_抜粋_
********

幸せになる勇気 | 第三部 競争原理から協力原理へ 要約

書籍

〜誰かより優れるより「わたしである」勇気〜

第三部は、
“競争の世界から、協力の世界へ”
そんな大きなテーマです。

でも読んでいて思ったのは、
それは「優しくなりましょう」という話ではなくて、

「もう、無理して戦わなくていいよ」

…そんなメッセージなのだと。

ここからは、僕が心に残ったところです。

「ほめて伸ばす」を否定せよ

「褒める」とは、上下をつくる行為だ

アドラーは
「褒める=いいこと」
という常識をひっくり返します。

「褒めるとは、評価する者とされる者を分ける」

褒められると嬉しい。
でも「評価されることでしか満たされなくなる」怖さもある。

そしてここを読むと、ふと子ども時代を思い出しました。

僕は昔、褒められる家庭ではありませんでした。
叱られたわけでもなく、
ただ、静かな家。

「頑張ったね」
「すごいね」
そんな言葉はあまり飛び交わなかった。

今でははっきり言えます。
僕は寂しかったんですよね。

そして、今振り返ると、
両親、特に父は、僕より「自分の世界」に生きていた人だったと思います。

その時は気づけなかったけど、
あれは“放任”でも“冷たさ”でもなく、
互いが不器用だっただけなのかもしれない。

アドラーは言います。

「人を評価するのではなく、信じるのです」

「あなたがここにいてくれて嬉しい」
それが、褒めるより深い愛なのだと、今は思います。

褒賞が競争を生む

賞やご褒美は分かりやすい動機づけだけど、
気づけば「勝ち負けの世界」に浸かってしまう。

「競争に踏み入った瞬間、人は仲間を失う」

この言葉、少し刺さりました。

僕たちはいつの間にか
「負けたくない」
「置いていかれたくない」
そう思って、方角を競争に向けてしまう。

でも、最近気づいたのは

相手が自分をどう思っているかなんて、本当は分からないし、決められない。

「きっとこう思われてる」
って、全部“自分が作った世界”だったのかもしれない。

勝つためじゃなく、
ただ、自分の速度で歩く。
それでいいんですよね。

人生は「不完全」からはじまる

アドラーは言います。

「人はみな劣等感から出発する」

弱さは欠点ではなく、
人が助け合う理由。

正直これを読むまで、
劣等感の塊なのは自分だけだ
と思っていました。

でも違った。

********

_提供データ_
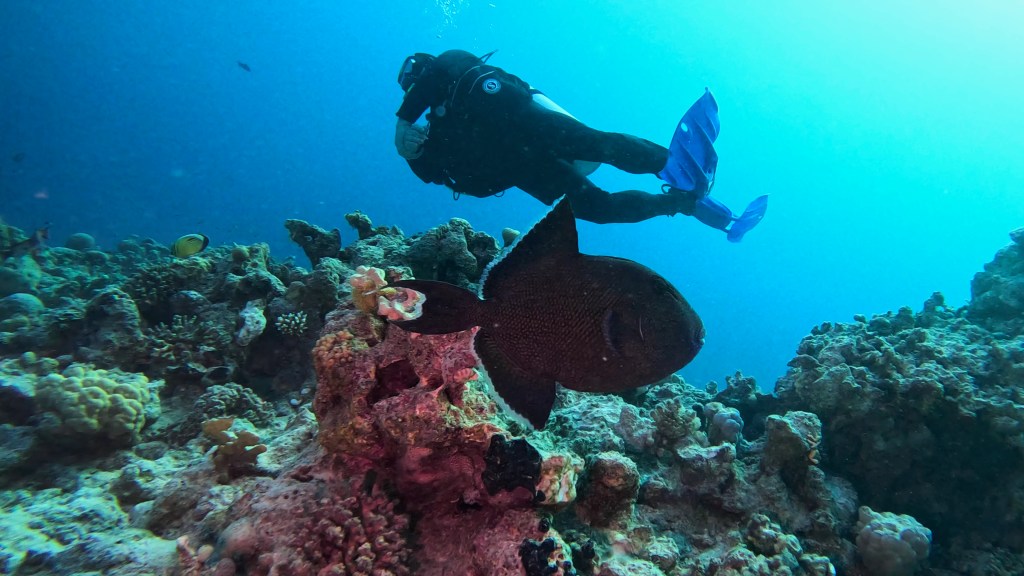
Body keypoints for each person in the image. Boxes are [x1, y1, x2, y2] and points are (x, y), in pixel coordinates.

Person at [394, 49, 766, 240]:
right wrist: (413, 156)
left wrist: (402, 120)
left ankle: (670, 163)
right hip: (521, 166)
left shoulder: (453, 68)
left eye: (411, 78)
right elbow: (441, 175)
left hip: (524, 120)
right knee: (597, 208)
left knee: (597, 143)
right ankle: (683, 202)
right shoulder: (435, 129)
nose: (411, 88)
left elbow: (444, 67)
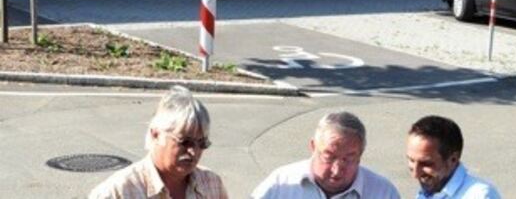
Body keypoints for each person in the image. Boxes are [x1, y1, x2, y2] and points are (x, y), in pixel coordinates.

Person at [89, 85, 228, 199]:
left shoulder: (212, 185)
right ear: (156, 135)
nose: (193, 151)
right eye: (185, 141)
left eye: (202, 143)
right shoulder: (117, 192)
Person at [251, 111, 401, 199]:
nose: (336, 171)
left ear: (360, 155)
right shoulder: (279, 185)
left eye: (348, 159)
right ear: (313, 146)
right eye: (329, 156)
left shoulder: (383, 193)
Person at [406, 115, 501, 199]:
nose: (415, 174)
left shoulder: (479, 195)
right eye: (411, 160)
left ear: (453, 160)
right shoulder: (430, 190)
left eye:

********

_課題一覧_
1. 『幸せになる勇気』第三部の要約から、「そして、今振り返ると、」を含む語句で始まり「それが、褒めるより深い愛なのだと、今は思います。」で終わる部分を、一字も変えずに書き写す。
2. 『幸せになる勇気』第三部の要約について、次の問いに答える。
(a) 筆者は子どもの頃の家を、どんな家だったと書いているか。
(b) 「競争に踏み入った瞬間」、人は何を失うとされているか。
(c) アドラーによれば、人はみな何から出発するか。
3. 『幸せになる勇気』第三部の要約の続きを、最後の一文「でも違った。」の後から書き進めてください。
項目は要約とは別個の資料である。

_課題の解答_
1.
そして、今振り返ると、
両親、特に父は、僕より「自分の世界」に生きていた人だったと思います。

その時は気づけなかったけど、
あれは“放任”でも“冷たさ”でもなく、
互いが不器用だっただけなのかもしれない。

アドラーは言います。

「人を評価するのではなく、信じるのです」

「あなたがここにいてくれて嬉しい」
それが、褒めるより深い愛なのだと、今は思います。

2.
(a) 褒められる家庭ではなく、叱られたわけでもない、ただ静かな家。
(b) 仲間。
(c) 劣等感。

3.
みんな不完全で、
みんな途中で、
みんな弱さを抱えている。

だからこそ、
支え合う共同体が生まれたんだと思うと、
少しだけ、肩の力が抜けました。

「わたしであること」の勇気

アドラーは言います。

「普通である勇気が足りない人が、特別であろうとする」

この言葉、ちょっとだけ胸が痛かった。
僕も「特別でありたい」と思う瞬間があるから。

でも、本当は

“わたしである”ことに価値がある

違うことより、
選ばれることより、
自分として生きること

それが、強さじゃなく
「安心」をくれるのだと思う。

なぜ人は「救世主」になりたがる

「人を救うことで、自分の価値を証明しようとする者がいる」

僕も昔そんな時期がありました。
「人の役に立たないと、価値がない」と思っていた。

でも本当は、
誰かの人生は、誰かのもの

支配でも救済でもなく、
ただ隣にいられたら、それでいい。

教育とは「交友」である

アドラーは「教育=友として出会うこと」と言います。

「上に立って導くのではなく、横に立って歩く」

それは親子でも、仲間でも同じ。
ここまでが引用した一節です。